## [取り組む課題]
1. 基板材料に関する文章では、特に好ましく用いられる半導体ウエハは何とされているか。
2. 基板材料に関する文章を、最後の文の後から書き進めなさい。

## [掲載文]
# # # # #

前記ガラス板としては、石英ガラス、高ケイ酸ガラス(96%シリカ)、ソーダ石灰ガラス、鉛ガラス、アルミノホウケイ酸ガラス、ホウケイ酸ガラス(パイレックス(登録商標))、ホウケイ酸ガラス(無アルカリ)、ホウケイ酸ガラス(マイクロシート)、アルミノケイ酸塩ガラス等が含まれる。
セラミック板としては、アルミナ、ジルコニア、ムライト、コディライト、ステアタイト、チタン酸マグネシウム、チタン酸カルシウム、チタン酸ストロンチウム、窒化アルミニウム、炭化珪素、窒化珪素等のセラミックからなるものが挙げられる。
前記半導体ウエハとしては、特に限定されないが、シリコンウエハ、ゲルマニウム、シリコン-ゲルマニウム、ガリウム-ヒ素、アルミニウム-ガリウム-インジウム、窒素-リン-ヒ素-アンチモン、SiC、InP(インジウム燐)、InGaAs、GaInNAs、LT、LN、ZnO(酸化亜鉛)やCdTe(カドミウムテルル)、ZnSe(セレン化亜鉛)などのウエハが挙げられる。なかでも、好ましく用いられるウエハはシリコンウエハであり、特に好ましくは8インチ以上のサイズの鏡面研磨シリコンウエハである。

# # # # #

## [データ抜粋]
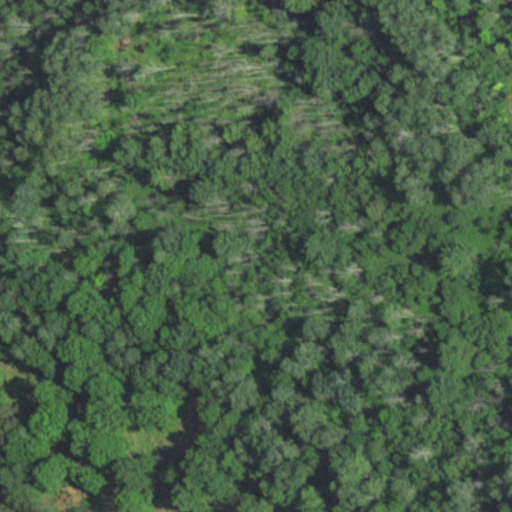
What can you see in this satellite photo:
road: (117, 256)
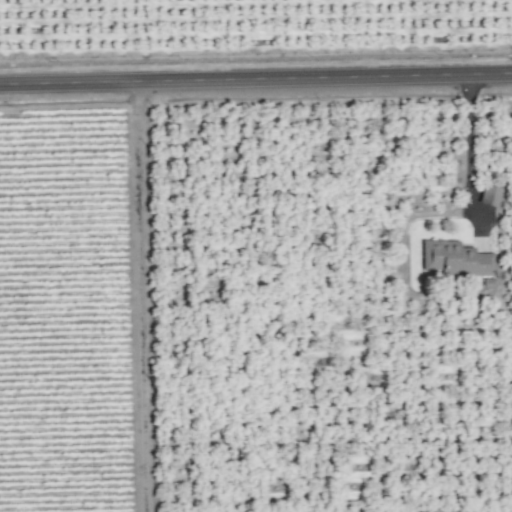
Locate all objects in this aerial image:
road: (256, 81)
road: (471, 159)
building: (491, 194)
building: (452, 257)
road: (138, 298)
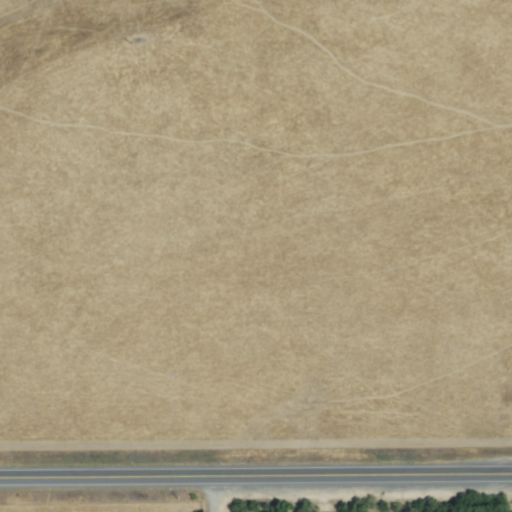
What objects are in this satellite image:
road: (256, 478)
road: (207, 495)
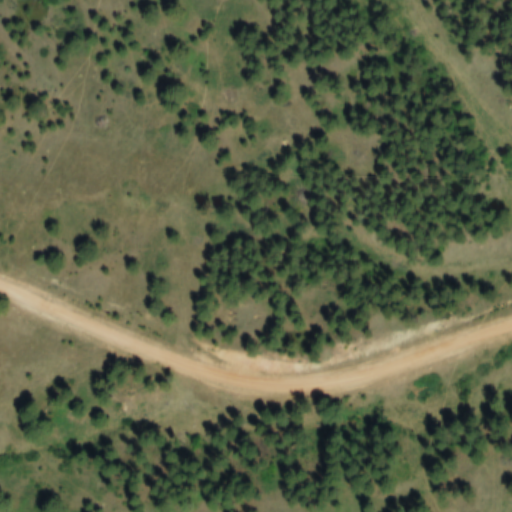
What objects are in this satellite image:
road: (252, 380)
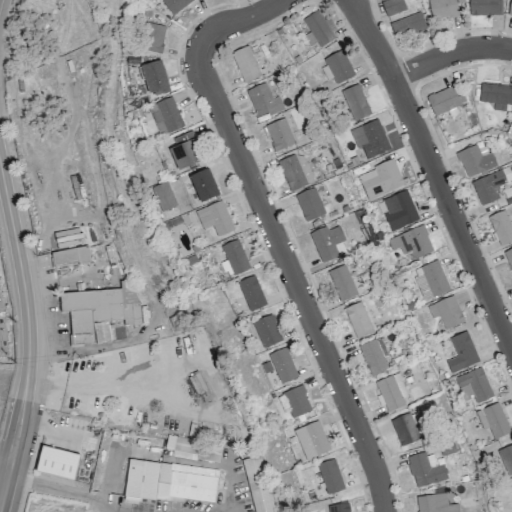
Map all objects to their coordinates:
building: (175, 4)
building: (392, 6)
building: (484, 7)
building: (442, 8)
building: (510, 8)
road: (253, 16)
building: (407, 26)
building: (319, 28)
building: (152, 38)
road: (59, 50)
road: (452, 53)
building: (245, 64)
building: (336, 67)
building: (154, 78)
building: (496, 95)
building: (264, 98)
building: (444, 100)
building: (355, 102)
building: (166, 116)
building: (279, 134)
building: (370, 139)
building: (185, 151)
building: (475, 160)
building: (295, 171)
building: (380, 179)
road: (441, 182)
building: (203, 185)
building: (490, 185)
building: (163, 196)
building: (309, 204)
building: (399, 211)
building: (214, 218)
building: (501, 227)
building: (327, 242)
building: (412, 242)
building: (70, 256)
road: (22, 257)
building: (235, 257)
building: (508, 257)
building: (430, 280)
building: (342, 282)
building: (251, 293)
road: (308, 305)
building: (100, 311)
building: (446, 311)
building: (358, 320)
building: (267, 331)
building: (460, 352)
building: (372, 357)
building: (282, 365)
building: (196, 383)
building: (473, 385)
building: (391, 393)
building: (296, 401)
building: (493, 420)
building: (404, 429)
building: (311, 440)
road: (17, 441)
building: (193, 449)
road: (6, 460)
building: (56, 462)
building: (425, 469)
building: (330, 476)
building: (170, 482)
building: (258, 484)
road: (60, 490)
building: (434, 503)
building: (338, 507)
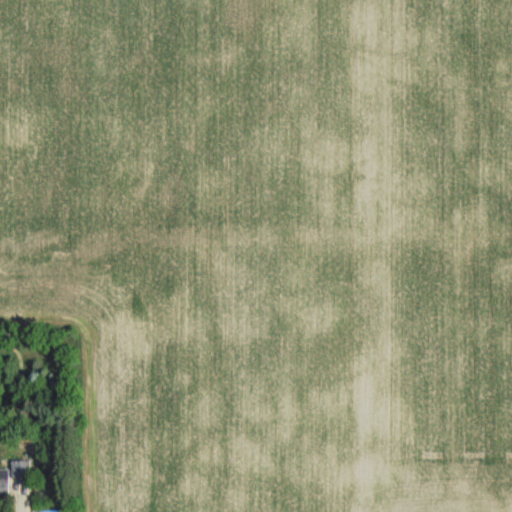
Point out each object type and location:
road: (24, 506)
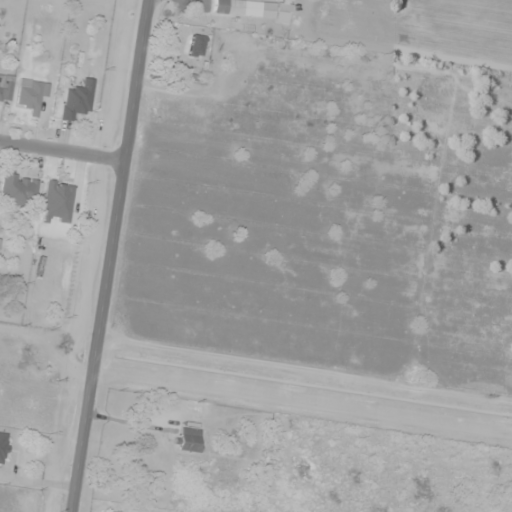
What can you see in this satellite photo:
building: (237, 8)
building: (181, 63)
building: (6, 88)
building: (33, 95)
building: (78, 100)
road: (61, 150)
building: (19, 190)
road: (107, 255)
building: (190, 440)
building: (3, 447)
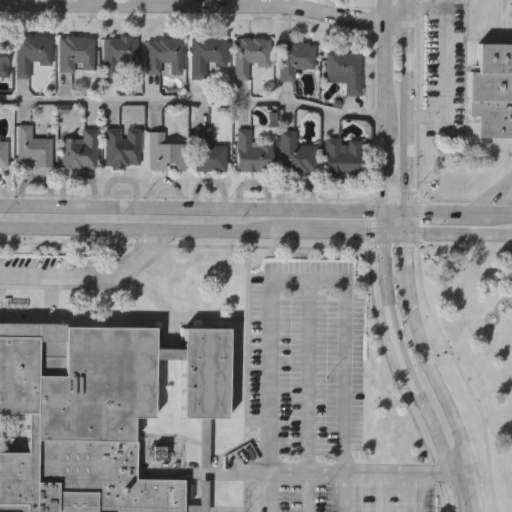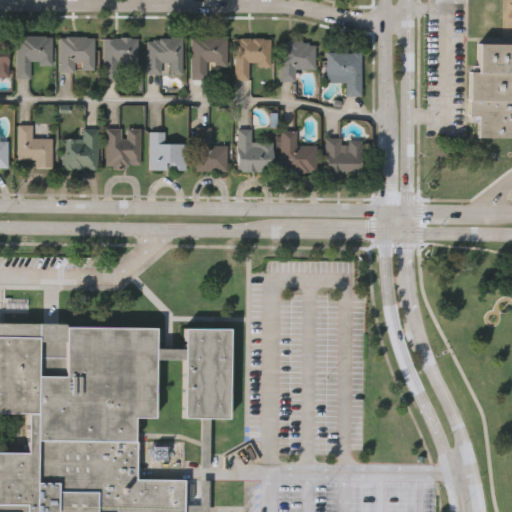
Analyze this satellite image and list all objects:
road: (203, 4)
building: (32, 52)
building: (75, 53)
building: (32, 54)
building: (75, 54)
building: (163, 54)
building: (206, 54)
building: (249, 54)
building: (118, 55)
building: (206, 55)
building: (4, 56)
building: (163, 56)
building: (250, 56)
building: (118, 57)
building: (294, 57)
building: (4, 58)
building: (294, 59)
road: (444, 61)
building: (344, 69)
building: (345, 71)
building: (492, 89)
road: (191, 101)
road: (382, 104)
road: (404, 104)
building: (33, 146)
building: (122, 146)
building: (34, 148)
building: (123, 148)
building: (80, 151)
building: (208, 151)
building: (165, 152)
building: (251, 152)
building: (80, 153)
building: (208, 153)
building: (295, 153)
building: (3, 154)
building: (165, 154)
building: (252, 154)
building: (3, 155)
building: (295, 155)
building: (341, 157)
building: (341, 159)
road: (497, 191)
road: (373, 197)
road: (191, 205)
road: (393, 209)
road: (457, 209)
road: (383, 217)
road: (403, 217)
road: (191, 224)
road: (393, 225)
road: (457, 227)
road: (310, 268)
road: (93, 274)
road: (445, 333)
park: (475, 345)
road: (309, 369)
road: (405, 371)
road: (429, 371)
building: (96, 413)
building: (81, 417)
road: (456, 468)
road: (343, 470)
road: (269, 491)
road: (307, 491)
road: (343, 491)
road: (380, 491)
road: (416, 491)
building: (12, 506)
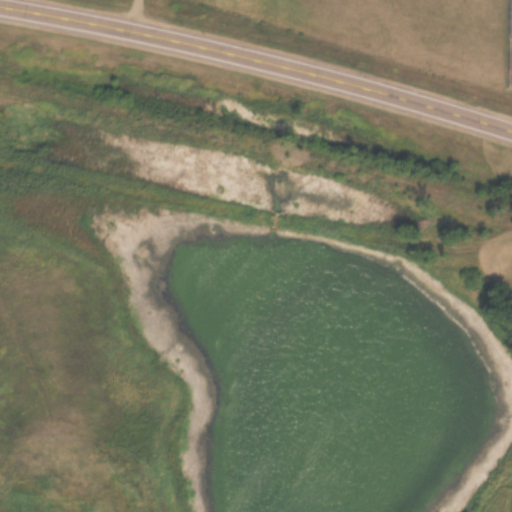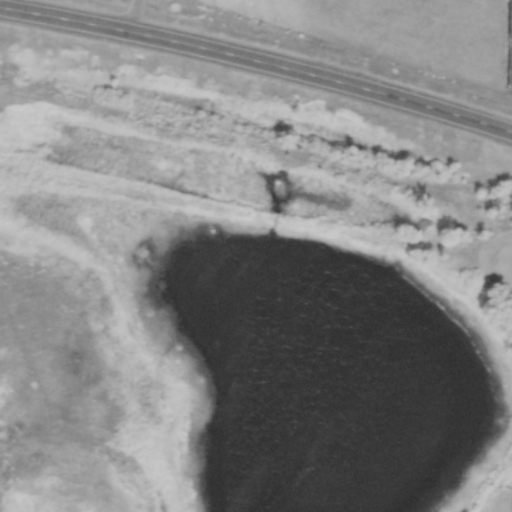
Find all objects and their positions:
road: (257, 57)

# # # # #

## [演習の結果]
1. 8インチ以上のサイズの鏡面研磨シリコンウエハ。

2.
前記金属としては、W、Mo、Pt、Fe、Ni、Auといった単一元素金属や、インコネル、モネル、ニモニック、炭素銅、Fe-Ni系インバー合金、スーパーインバー合金、といった合金等が含まれる。また、これら金属に、他の金属層、セラミック層を付加してなる多層金属板も含まれる。
<機能素子>
本発明では、上記の無機基板に複数の機能素子が形成されたものを使用する。機能素子はウエハ等の無機基板にウエハプロセス等によって直接形成されていてもよく、また、別途作成された機能素子や機能素子が形成されたウエハチップ等を、ウエハ等の無機基板に実装することで形成されていてもよい。
機能素子としては、トランジスタ、ダイオードなどの能動素子や、抵抗、キャパシタ、インダクタなどの受動素子、圧力、温度、光、湿度などをセンシングするセンサー素子、バイオセンサー素子、発光素子、液晶表示、電気泳動表示、自発光表示などの画像表示素子、無線、有線による通信素子、演算素子、記憶素子、MEMS素子、太陽電池等の発電素子、蓄電素子、薄膜トランジスタなどが挙げられる。
複数の機能素子は、同じ種類であってもよいが、通常、複数種の機能素子が組み合わされて、無機基板上で配線されることにより、電子回路等を形成している。例えば、ガラス基板には、画像表示装置のTFT液晶駆動回路などが形成されている。また、例えば、ウエハプロセスによって、ウエハ上に演算素子、記憶素子などが形成されている。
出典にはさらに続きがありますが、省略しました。